Poi ci si sofferma a guardarle meglio, queste opere: plastiche e tridimensionali (è riduttivo chiamarle “pitture”), favolistiche e trasognate, ci accompagnano con una leggerezza apparente a riflettere su temi che leggeri non sono, fornendo una diversa chiave di lettura, rendendoli a volte di più facile comprensione, senza però mai banalizzarli.
Osservando bene si scoprono rimandi ad altri lavori, immagini ricorrenti, simboli: appartenenti alla cultura occidentale e a quella orientale, al presente e al passato, dall’origine della civiltà fino ai giorni nostri, ai testi sacri e alla letteratura o all’arte, si mescolano e dialogano tra loro facendo percepire una forte spiritualità, non appartenente ad alcuna fede bensì universale e laica. A volte appartengono alla nostra quotidianità, oggetti conosciuti dell’immaginario collettivo che acquistano un nuovo significato quando l’artista li utilizza per raccontare, denunciare, ricordare.

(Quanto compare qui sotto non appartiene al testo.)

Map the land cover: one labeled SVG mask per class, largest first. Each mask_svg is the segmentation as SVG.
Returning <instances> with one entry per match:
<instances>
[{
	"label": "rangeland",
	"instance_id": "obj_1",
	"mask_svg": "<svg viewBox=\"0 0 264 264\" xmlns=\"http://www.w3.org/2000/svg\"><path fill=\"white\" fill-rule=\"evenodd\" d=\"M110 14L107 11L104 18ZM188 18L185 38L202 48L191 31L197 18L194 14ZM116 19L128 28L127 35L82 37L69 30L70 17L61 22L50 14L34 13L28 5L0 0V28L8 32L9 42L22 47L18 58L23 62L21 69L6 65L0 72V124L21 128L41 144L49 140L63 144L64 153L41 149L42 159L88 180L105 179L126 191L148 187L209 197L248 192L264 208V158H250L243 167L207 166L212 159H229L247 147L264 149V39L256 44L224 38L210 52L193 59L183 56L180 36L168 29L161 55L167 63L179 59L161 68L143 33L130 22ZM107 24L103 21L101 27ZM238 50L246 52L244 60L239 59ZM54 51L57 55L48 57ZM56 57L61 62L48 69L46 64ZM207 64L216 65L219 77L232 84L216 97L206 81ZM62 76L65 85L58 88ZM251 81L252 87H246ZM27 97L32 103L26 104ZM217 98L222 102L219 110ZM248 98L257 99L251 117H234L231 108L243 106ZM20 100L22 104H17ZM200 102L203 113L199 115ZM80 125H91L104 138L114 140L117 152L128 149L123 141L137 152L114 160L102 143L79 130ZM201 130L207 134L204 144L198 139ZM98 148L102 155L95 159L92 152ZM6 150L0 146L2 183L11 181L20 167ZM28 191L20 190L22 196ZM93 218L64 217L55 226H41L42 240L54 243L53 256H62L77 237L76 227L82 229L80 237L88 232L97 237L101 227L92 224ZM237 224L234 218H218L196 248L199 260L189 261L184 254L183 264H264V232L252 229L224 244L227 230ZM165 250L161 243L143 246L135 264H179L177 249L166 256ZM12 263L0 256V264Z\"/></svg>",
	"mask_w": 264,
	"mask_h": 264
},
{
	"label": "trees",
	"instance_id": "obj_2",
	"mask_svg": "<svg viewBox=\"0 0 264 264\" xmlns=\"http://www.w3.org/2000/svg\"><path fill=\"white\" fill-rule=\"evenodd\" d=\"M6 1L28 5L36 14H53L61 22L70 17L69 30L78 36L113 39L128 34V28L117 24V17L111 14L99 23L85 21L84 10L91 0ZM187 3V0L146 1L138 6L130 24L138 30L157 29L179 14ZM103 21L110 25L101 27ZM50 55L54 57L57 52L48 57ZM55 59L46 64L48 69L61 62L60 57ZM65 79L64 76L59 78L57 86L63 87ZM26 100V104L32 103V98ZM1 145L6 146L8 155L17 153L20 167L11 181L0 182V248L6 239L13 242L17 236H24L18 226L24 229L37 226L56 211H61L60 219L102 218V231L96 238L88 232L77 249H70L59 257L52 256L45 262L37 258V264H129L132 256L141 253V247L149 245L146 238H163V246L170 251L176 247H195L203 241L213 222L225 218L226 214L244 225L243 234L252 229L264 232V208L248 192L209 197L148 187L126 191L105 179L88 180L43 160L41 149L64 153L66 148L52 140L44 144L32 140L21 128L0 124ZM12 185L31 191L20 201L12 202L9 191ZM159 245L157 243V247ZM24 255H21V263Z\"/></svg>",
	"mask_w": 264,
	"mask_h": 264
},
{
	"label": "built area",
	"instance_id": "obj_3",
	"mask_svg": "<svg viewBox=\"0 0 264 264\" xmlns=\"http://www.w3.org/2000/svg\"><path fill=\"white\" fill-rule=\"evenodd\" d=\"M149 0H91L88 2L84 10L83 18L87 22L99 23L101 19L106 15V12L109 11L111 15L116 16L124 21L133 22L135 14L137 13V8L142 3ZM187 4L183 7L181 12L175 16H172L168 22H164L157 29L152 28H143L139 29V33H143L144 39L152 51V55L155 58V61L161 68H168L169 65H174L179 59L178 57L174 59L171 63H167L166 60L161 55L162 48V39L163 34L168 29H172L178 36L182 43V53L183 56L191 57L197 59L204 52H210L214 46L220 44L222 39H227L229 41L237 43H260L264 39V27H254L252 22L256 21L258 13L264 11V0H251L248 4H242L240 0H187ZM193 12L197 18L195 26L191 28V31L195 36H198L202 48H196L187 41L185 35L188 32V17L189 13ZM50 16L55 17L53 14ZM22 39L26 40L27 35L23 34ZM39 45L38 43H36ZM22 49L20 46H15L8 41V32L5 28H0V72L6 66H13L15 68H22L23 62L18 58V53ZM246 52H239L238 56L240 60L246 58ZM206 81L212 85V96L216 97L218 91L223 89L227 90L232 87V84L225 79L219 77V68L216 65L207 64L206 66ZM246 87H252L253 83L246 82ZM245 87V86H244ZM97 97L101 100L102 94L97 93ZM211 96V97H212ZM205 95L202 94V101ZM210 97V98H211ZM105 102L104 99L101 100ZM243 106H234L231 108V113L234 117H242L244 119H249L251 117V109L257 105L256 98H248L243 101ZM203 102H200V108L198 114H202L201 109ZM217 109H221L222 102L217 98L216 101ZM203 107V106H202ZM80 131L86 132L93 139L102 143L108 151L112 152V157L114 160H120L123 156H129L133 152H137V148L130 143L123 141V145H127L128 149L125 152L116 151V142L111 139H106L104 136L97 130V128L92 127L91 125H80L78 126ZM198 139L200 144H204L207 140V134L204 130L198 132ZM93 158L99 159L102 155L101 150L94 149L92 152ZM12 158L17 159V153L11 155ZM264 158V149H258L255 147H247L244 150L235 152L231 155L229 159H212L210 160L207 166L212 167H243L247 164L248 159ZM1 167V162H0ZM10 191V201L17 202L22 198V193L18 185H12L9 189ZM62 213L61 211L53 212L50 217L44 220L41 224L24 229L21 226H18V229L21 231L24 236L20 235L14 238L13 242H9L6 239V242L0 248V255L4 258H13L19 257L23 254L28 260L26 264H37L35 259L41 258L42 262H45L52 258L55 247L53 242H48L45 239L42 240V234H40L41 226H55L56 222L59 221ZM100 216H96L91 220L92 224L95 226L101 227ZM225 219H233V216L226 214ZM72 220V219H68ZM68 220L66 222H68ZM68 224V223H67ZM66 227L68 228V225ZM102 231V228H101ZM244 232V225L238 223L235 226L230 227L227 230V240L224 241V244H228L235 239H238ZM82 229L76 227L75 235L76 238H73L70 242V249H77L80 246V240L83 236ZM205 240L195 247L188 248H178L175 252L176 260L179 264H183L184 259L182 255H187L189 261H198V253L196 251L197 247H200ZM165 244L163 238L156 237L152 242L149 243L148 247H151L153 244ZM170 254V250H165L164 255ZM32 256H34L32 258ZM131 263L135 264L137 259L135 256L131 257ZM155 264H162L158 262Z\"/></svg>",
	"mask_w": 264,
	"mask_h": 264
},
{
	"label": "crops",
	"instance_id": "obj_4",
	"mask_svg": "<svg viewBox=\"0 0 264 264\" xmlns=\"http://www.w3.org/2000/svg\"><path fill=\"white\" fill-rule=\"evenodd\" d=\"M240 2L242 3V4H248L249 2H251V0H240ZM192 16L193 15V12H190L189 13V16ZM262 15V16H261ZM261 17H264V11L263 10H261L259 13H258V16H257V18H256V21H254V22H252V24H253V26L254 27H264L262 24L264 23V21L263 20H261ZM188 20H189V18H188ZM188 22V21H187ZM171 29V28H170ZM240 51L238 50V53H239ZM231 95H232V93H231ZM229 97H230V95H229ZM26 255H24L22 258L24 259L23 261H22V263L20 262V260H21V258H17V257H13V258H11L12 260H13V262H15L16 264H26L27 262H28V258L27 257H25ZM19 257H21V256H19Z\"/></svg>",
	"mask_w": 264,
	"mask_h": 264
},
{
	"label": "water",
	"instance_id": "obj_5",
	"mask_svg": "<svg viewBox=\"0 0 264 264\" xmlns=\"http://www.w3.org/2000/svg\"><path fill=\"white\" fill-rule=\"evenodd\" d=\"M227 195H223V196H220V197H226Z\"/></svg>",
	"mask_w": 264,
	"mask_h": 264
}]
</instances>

Molti sono i riferimenti a fatti di attualità: i massacri di Beslan, gli attentati di Londra, il caso di Piergiorgio Welby, sono citati in modo allusivo e mai retorico. No ethical state ha come protagonista Eluana Englaro: un caso doloroso, cui presero parte le Istituzioni (simboleggiate dalle due colonne tra le quali la ragazza, nutrita con un imbuto, sembra essere imprigionata), la Chiesa (le scarpette rosse del Papa), i politici (le scarpe con tacco, simbolo di tutti quei capi di stato che dalle loro altezze artificiali calpestano i diritti altrui), la televisione (la corona-antenna, simbolo della manipolazione delle menti?). Queste opere ci spingono a pensare, il loro significato non è mai immediato, sono pregne di denuncia e critica: alla violenza, alla guerra, al maschilismo, all’ipocrisia e al vuoto formalismo di una Chiesa che sembra aver perso la propria strada, a tutte le forme di intolleranza e prevaricazione, a tutto ciò che lede il diritto di libertà dell’individuo. Con arguzia ed ironia accompagnano lo spettatore verso una riflessione che vada oltre il semplice godimento estetico, sono commento alla condizione umana di tutti i secoli, e comunicano una prepotente speranza di unione, di armonia: pieno e vuoto, maschile e femminile, bene e male, luce ed ombra, non sono altro che diversi aspetti di una stessa universalità.
Il tutto è supportato da una ricerca formale che ha spinto Bongiorno ad uscire dalla forma quadro, dalla rigidità di ogni schema tradizionale. Le figure o le parole ritagliate (altra importante presenza, la parola, la scritta) delle sue opere fluttuano libere nello spazio circostante avviando così un processo di interazione ed “interscambio”: emozioni, sensazioni, la vita stessa riempiono il vuoto tra le forme, che diventa “nuovo pieno”. Il “vuoto nella forma o forma nel vuoto”, come lo definisce l’artista, non è il vuoto di Fontana, né quello dell’incognito, bensì richiede condivisione, la partecipazione dello spettatore, vero co-protagonista dell’opera in cui inserisce ricordi, riflessioni, significati propri ed originali, ma anche “la sua cultura, il suo spazio, il suo muro”. Ricca di contenuti sempre attuali, quella di Bongiorno è una forma “sociale”, indissolubilmente legata alla vita dell’umanità. Altro interessante aspetto del lavoro di Giuseppe è il suo rapporto con il colore: elemento essenziale di molte sue opere, si è ultimamente rarefatto, a poco a poco, fino a scomparire quasi del tutto. Non è una rinuncia, si affretta a tranquillizzarci, bensì una conquista, un nuovo passaggio, un nuovo step di una ricerca che continua a sorprenderci e ad incuriosirci, in attesa delle prossime novità.